For beginners, I’d suggest looking into no-code automation platforms that are user-friendly and widely used in marketing. These tools often come with templates for common tasks like lead nurturing or email follow-ups, so you don’t need to start from scratch. Many integrate seamlessly with popular CRMs and email systems, which lowers the learning curve. My advice is to pick one specific, time-consuming task—like tracking webinar sign-ups and follow-ups—and automate that first. Most of these platforms offer free trials, so you can test the waters without a big commitment. Just play around, see what works, and scale up as you get comfortable.
How can AI help B2B marketers detect customer or competitive signals that might otherwise slip through the cracks?
AI excels at spotting patterns and anomalies in massive datasets that humans might miss. For example, it can analyze social media chatter, website interactions, or even public data to flag when a competitor launches a new product or when a key account shows signs of churn—like reduced engagement or negative sentiment in support tickets. These signals are often subtle and spread across channels, so without AI, you’d need a team manually monitoring everything, which isn’t feasible. By catching these early, marketers can pivot strategies, whether it’s crafting a counter-campaign or reaching out to at-risk clients with a tailored offer. It’s like having a radar system for your market.
When it comes to using AI for personalization and speed, how do you ensure it doesn’t compromise brand safety or quality?

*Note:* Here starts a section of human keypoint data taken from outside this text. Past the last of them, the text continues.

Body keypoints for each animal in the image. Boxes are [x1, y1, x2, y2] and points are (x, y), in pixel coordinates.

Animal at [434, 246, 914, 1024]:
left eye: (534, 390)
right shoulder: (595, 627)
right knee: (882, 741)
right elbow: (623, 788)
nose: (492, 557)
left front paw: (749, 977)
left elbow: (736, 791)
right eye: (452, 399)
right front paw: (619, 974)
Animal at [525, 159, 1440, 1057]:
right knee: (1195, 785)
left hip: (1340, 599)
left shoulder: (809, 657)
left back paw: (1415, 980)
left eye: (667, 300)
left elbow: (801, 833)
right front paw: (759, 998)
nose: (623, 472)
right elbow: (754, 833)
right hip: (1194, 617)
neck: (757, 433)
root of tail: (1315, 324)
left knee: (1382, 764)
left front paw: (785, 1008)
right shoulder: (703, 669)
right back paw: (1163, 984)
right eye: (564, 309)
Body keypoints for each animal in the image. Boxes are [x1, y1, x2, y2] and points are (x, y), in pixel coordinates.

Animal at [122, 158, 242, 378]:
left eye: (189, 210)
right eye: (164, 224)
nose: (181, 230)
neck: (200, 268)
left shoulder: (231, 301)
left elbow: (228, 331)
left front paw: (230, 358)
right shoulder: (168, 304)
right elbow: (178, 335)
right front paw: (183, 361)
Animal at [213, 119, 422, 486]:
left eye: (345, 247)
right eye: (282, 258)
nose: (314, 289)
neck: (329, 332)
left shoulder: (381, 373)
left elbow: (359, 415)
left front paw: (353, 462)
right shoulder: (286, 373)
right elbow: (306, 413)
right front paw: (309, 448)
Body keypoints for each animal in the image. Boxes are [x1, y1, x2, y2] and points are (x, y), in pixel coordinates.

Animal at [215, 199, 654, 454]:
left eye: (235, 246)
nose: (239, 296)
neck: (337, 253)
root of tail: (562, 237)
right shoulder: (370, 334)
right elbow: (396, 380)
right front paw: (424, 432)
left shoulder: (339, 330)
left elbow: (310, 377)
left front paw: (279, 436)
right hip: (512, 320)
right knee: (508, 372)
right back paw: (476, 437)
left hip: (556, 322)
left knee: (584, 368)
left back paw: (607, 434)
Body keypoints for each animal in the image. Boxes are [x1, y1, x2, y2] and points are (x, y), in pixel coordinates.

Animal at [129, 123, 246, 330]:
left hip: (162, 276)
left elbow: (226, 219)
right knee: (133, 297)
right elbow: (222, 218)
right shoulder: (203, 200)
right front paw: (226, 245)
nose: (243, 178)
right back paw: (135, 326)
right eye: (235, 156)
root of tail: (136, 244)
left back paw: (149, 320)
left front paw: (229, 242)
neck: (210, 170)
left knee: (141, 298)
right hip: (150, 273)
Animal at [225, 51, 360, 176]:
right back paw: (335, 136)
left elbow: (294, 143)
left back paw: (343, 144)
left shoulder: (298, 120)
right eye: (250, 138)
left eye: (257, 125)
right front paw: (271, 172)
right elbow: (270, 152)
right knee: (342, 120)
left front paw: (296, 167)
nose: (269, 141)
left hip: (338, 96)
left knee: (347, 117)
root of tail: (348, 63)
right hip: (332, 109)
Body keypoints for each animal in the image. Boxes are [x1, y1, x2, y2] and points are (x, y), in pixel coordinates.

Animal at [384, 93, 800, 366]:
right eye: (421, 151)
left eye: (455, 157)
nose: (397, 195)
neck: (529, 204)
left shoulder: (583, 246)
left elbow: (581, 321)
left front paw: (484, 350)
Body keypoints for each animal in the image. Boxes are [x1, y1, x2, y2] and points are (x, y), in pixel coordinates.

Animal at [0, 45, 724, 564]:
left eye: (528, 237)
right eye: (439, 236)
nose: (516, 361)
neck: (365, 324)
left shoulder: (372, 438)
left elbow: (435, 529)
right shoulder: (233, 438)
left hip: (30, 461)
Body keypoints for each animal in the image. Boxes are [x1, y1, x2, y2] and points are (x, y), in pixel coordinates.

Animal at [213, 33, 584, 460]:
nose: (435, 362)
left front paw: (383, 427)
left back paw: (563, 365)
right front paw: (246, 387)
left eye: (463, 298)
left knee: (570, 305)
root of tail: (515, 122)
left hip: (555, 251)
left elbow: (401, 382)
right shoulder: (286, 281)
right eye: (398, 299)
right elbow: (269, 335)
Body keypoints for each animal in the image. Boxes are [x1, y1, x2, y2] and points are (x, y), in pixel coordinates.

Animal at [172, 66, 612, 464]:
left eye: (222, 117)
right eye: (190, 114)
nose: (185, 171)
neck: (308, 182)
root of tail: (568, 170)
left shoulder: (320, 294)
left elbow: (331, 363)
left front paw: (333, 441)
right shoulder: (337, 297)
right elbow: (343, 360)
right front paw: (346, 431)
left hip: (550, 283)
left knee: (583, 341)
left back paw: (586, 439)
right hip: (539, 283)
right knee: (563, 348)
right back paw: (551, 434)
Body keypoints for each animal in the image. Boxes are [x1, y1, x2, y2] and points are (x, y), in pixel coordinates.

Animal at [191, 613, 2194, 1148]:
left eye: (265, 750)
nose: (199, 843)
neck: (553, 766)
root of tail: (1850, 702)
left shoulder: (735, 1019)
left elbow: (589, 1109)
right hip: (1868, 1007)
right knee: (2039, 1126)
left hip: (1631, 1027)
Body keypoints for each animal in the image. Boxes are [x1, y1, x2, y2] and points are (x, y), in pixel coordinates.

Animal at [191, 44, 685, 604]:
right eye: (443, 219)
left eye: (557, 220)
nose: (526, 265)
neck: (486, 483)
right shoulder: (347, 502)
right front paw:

This is a critical balance. AI can churn out content or responses at lightning speed, but without guardrails, you risk off-brand messaging or factual errors. The key is to set clear boundaries upfront—define your brand voice, tone, and no-go areas in the AI’s training or rules. For instance, if you’re in a regulated industry, you might program AI to avoid making claims without legal approval. Additionally, always have a human-in-the-loop for sensitive outputs, like customer-facing emails or high-stakes campaigns. Validation layers, like automated checks for tone or accuracy before anything goes live, also help. It’s about using AI to draft and scale, but not to decide without oversight.
What’s one common mistake marketers make when they first start scaling AI across their teams, and how can they avoid it?
One big mistake is diving in without a clear plan or training. Teams often get excited about AI, roll it out broadly, and then face chaos because not everyone understands how to use it or what it’s for. This leads to inconsistent results or wasted resources. To avoid this, start with a pilot project—maybe just one team or campaign—and document every step, from setup to outcomes. Train your staff on the specific tools and goals, emphasizing how AI complements their skills, not replaces them. Once you’ve ironed out the kinks, create a playbook for scaling. It’s all about building confidence and alignment before going all-in.
Looking ahead, what’s your forecast for the role of AI in B2B marketing over the next few years?
I believe AI will become the backbone of B2B marketing, not just a nice-to-have. We’re moving toward a future where every interaction—whether it’s a lead nurture email or a sales pitch—is hyper-personalized and predictive, driven by AI that understands context at an unprecedented level. I expect we’ll see more seamless integration between marketing, sales, and operations, with AI acting as the glue that aligns these functions through shared insights. But the challenge will be maintaining the human touch; the brands that win will be those that use AI to enhance relationships, not automate them entirely. It’s an exciting time, and I think we’re just scratching the surface of what’s possible.